Harsh economic realities dashed Centerville’s dreams of a new downtown district in 2007.

Around that time, the City Council approved an ambitious master plan to turn the intersection of Centerville Road and Main Street into a mix of shops and housing, only to shelf it as the economy tanked.

Last week, the developer told the council that the dream isn’t dead, but that the vision would need to be scaled back and it might be prudent to wait a little longer.

“The plan we had, we couldn’t get off the ground today,” said developer Bill Beard, of the Beard Group. “The values that drove the redevelopment plans are still there. What is the right project that we should be looking at to drive and create a new plan?”

The upside is that the Anoka County city of 4,000 was able to halt the original concept while it was still in the planning stages. Other suburbs that have invested in downtown concepts have struggled.

“We did not get much off the ground,” said city administrator Dallas Larson. “Perhaps it was a blessing in disguise.”

Beard said Centerville can learn from other cities’ experiences.

Cities need to be more realistic about the amount of retail space their population can support, Beard told the council. Some have loaded downtown redevelopments with retail space only to watch it sit vacant.

“Comprehensive plans have way too much retail that will never be developed,” Beard said. “Small businesses, they are under stress. We are not seeing a lot of growth in that area.”

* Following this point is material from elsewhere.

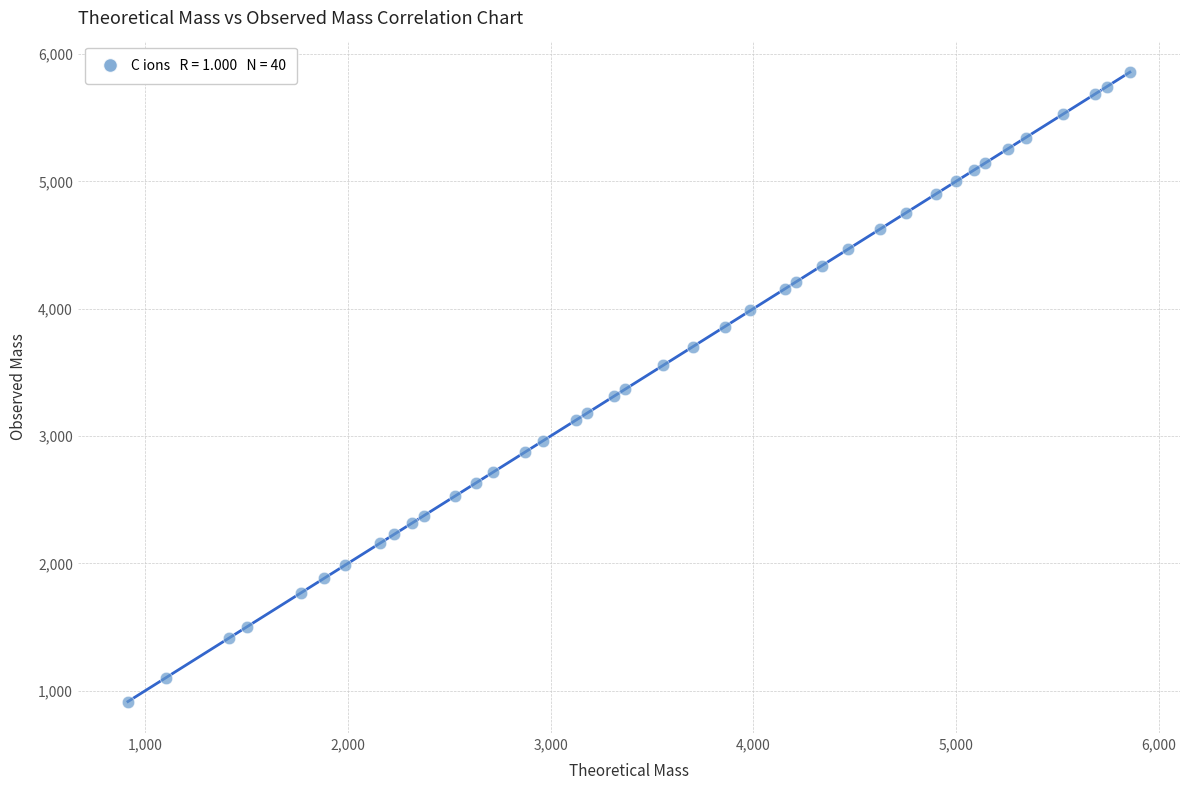

What is the range of Y values (max minus min)?

4943.4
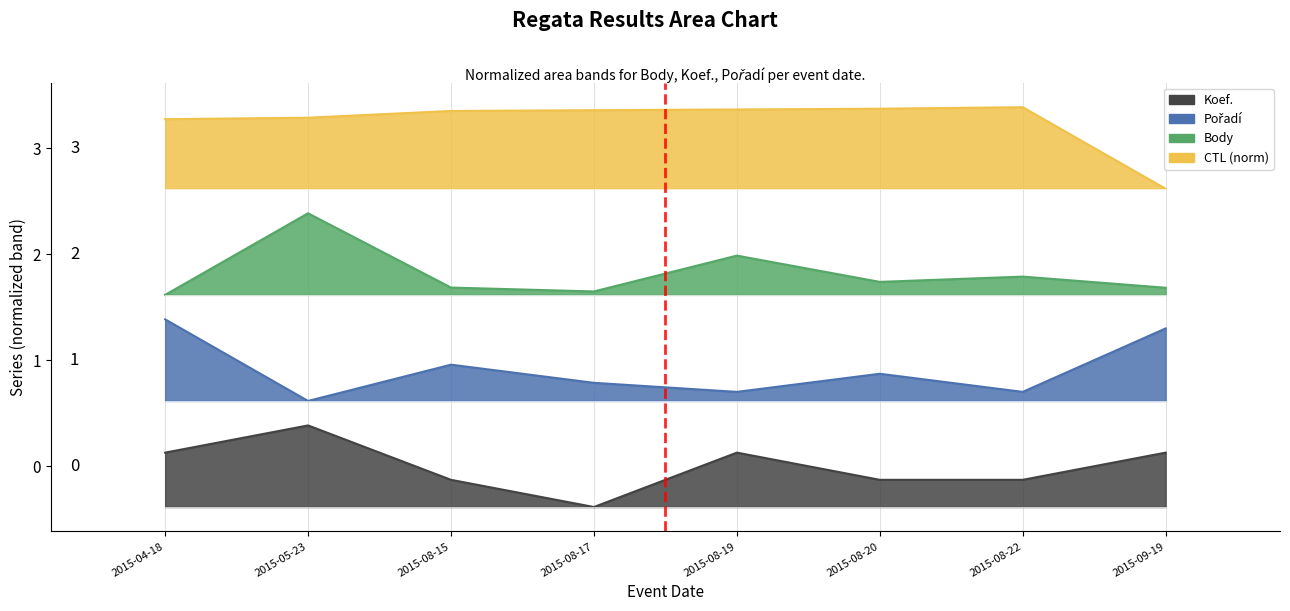

What is the label of the 5th point from the right?

2015-08-17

Cities now are scaling back on retail.

“More is less,” Beard said.

That will hold true for any redevelopment in Centerville. A future downtown likely could support a coffee shop, a small chef-driven restaurant, a dry cleaner and other service industries, he said, but the reality is that it’s never going to draw large mall retailers.

Townhouses, once a safe bet for a downtown redevelopment and a key part of Centerville’s original master plan, are now not marketable, Beard said.

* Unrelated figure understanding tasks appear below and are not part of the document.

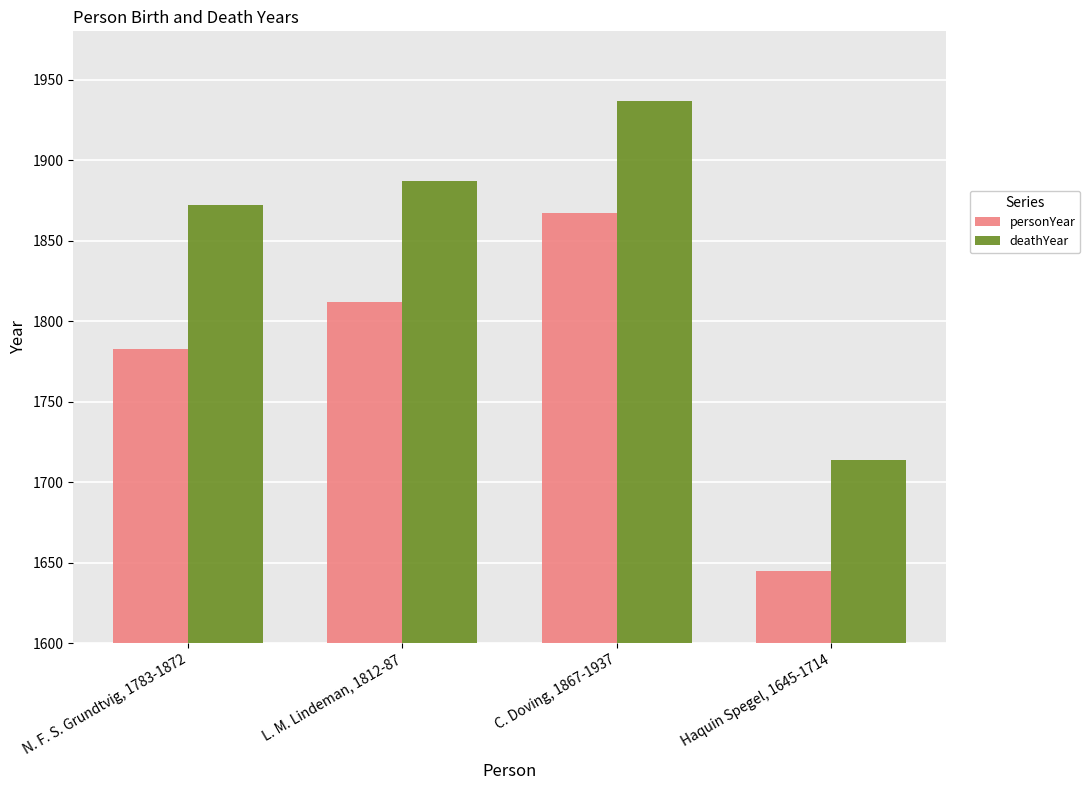

Reading left to right, list all the values displayed in this chart.

personYear: N. F. S. Grundtvig, 1783-1872=1783	L. M. Lindeman, 1812-87=1812	C. Doving, 1867-1937=1867	Haquin Spegel, 1645-1714=1645
deathYear: N. F. S. Grundtvig, 1783-1872=1872	L. M. Lindeman, 1812-87=1887	C. Doving, 1867-1937=1937	Haquin Spegel, 1645-1714=1714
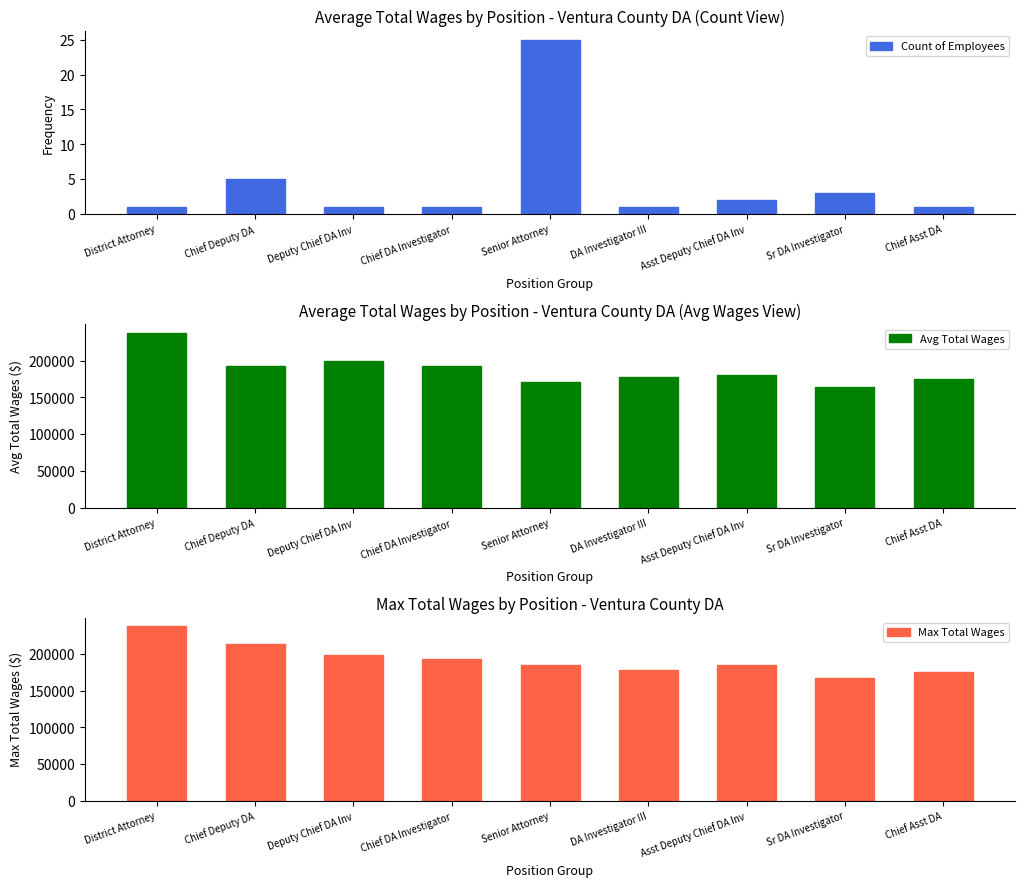

Count the number of data series in this chart.

3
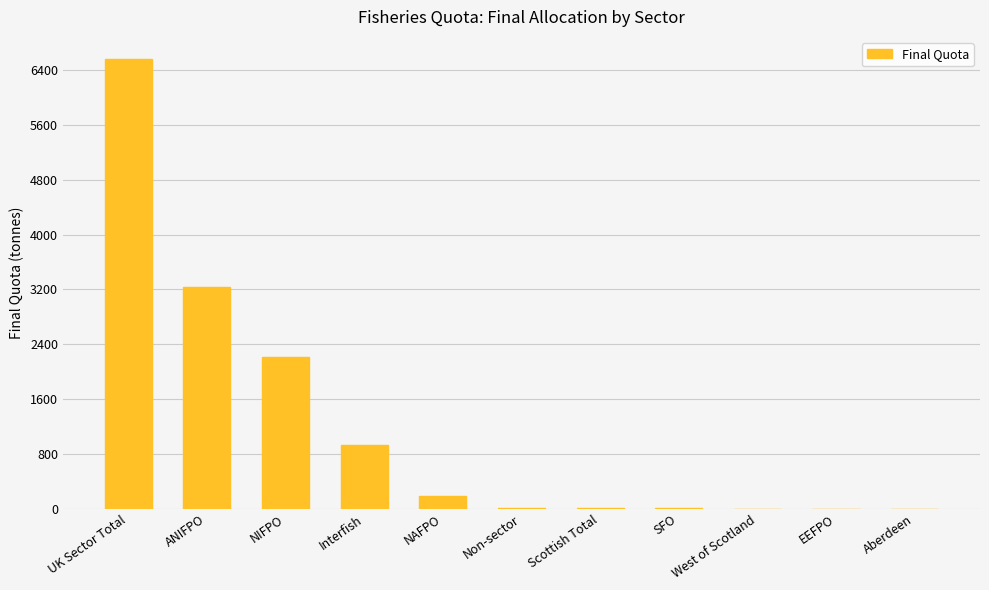

What is the average value?

1194.3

“Apartments are the only sector in real estate that is booming. There is 98 percent occupancy,” he said.

That’s driven by two demographics — baby boomers looking to downsize and the millennial generation that is pushing back marriage and staying in rentals longer, he said.

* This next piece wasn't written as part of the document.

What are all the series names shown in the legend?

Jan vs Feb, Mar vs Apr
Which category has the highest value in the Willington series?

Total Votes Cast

Both groups are looking for high-end apartments with hardwood floors, granite counter tops and other amenities.

“Maybe it’s time to come and take a look and re-engage in this,” Beard said of the Centerville downtown plan.

He cautioned that the recovery in the Twin Cities is uneven.

“This part of the metro, the northeast, is recovering the slowest,” he said.

Council Member Jeff Paar, who was on the council in 2007, said he knows residents are interested in the project, especially some alternative housing options for empty nesters.

“I myself would like to revisit this whole thing,” Paar said.

Even getting a new coffee shop in the downtown area would be a welcome addition, Paar said.

“I’d like to have you come back in and see what we could do,” he said.